Ok I have setup a WP blog on a domain I purchased that seems to have been parked in the past. Google has indexed urls such as www.domain.com/?q=somerandomcategory and these pages that are getting indexed all load up index.php...like if you have mydomain.com/?q=test it will still show the home page so I think this is causing a duplicate penalty.

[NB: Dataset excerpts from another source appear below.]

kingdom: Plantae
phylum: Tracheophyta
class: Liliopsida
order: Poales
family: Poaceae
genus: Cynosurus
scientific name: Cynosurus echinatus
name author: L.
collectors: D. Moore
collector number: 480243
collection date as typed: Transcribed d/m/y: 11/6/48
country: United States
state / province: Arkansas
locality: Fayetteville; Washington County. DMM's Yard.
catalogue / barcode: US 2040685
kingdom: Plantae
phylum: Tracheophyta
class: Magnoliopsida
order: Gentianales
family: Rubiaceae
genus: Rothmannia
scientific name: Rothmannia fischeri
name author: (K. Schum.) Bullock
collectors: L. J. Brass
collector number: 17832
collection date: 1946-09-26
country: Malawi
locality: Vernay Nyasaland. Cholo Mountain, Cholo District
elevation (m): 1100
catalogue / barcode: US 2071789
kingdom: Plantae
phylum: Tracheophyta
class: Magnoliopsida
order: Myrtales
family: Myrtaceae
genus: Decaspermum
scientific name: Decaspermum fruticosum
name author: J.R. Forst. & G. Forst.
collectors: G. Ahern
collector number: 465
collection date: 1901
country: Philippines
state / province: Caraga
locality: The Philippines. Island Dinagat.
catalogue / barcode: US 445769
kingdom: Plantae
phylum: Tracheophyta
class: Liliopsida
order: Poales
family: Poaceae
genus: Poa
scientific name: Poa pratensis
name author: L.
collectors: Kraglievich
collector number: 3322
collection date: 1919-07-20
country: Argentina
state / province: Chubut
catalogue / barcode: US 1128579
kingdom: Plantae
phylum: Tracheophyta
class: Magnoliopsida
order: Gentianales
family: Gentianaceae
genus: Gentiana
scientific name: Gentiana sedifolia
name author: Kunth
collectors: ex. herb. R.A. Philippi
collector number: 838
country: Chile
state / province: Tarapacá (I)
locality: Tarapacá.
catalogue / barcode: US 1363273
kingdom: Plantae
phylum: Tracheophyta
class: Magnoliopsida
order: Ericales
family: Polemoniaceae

I'm wondering if I should disallow those urls in htaccess, if it can be done or would this be ok in robots.txt: Disallow: /?q=*
According to google you can add this line to your robots.txt to keep google from indexing all pages on your domain with a ? in the url Disallow: /*?* Code (markup):
Heres the robots.txt file that I use on my wordpress blog User-agent: * Disallow: /cgi-bin/ Disallow: /wp-admin/ Disallow: /wp-content/ Disallow: /wp-includes/ Disallow: /wp-admin/ Disallow: /page/ Disallow: /comments/ Disallow: /wp- Disallow: /xmlrpc.php Disallow: /contact.php Disallow: /category/ Disallow: /?p Disallow: /about/trackback/ Disallow: /wp-register.php Disallow: /wp-login.php Disallow: /*?*
Heres the robots.txt file that I use on my wordpress blog User-agent: * Disallow: /cgi-bin/ Disallow: /wp-admin/ Disallow: /wp-content/ Disallow: /wp-includes/ Disallow: /wp-admin/ Disallow: /page/ Disallow: /comments/ Disallow: /wp- Disallow: /xmlrpc.php Disallow: /contact.php Disallow: /index.php Disallow: /category/ Disallow: /about/trackback/ Disallow: /wp-register.php Disallow: /wp-login.php Disallow: /*?* Code (markup):
Thanks...2 questions though Wouldn't Disallow: /category/ disallow all urls with "category" in them eg... domain.com/category/randompost/. If so why would you want to do that? and disallowing index.php is basically so that domain.com and domain.com/index.php is not a duplicate?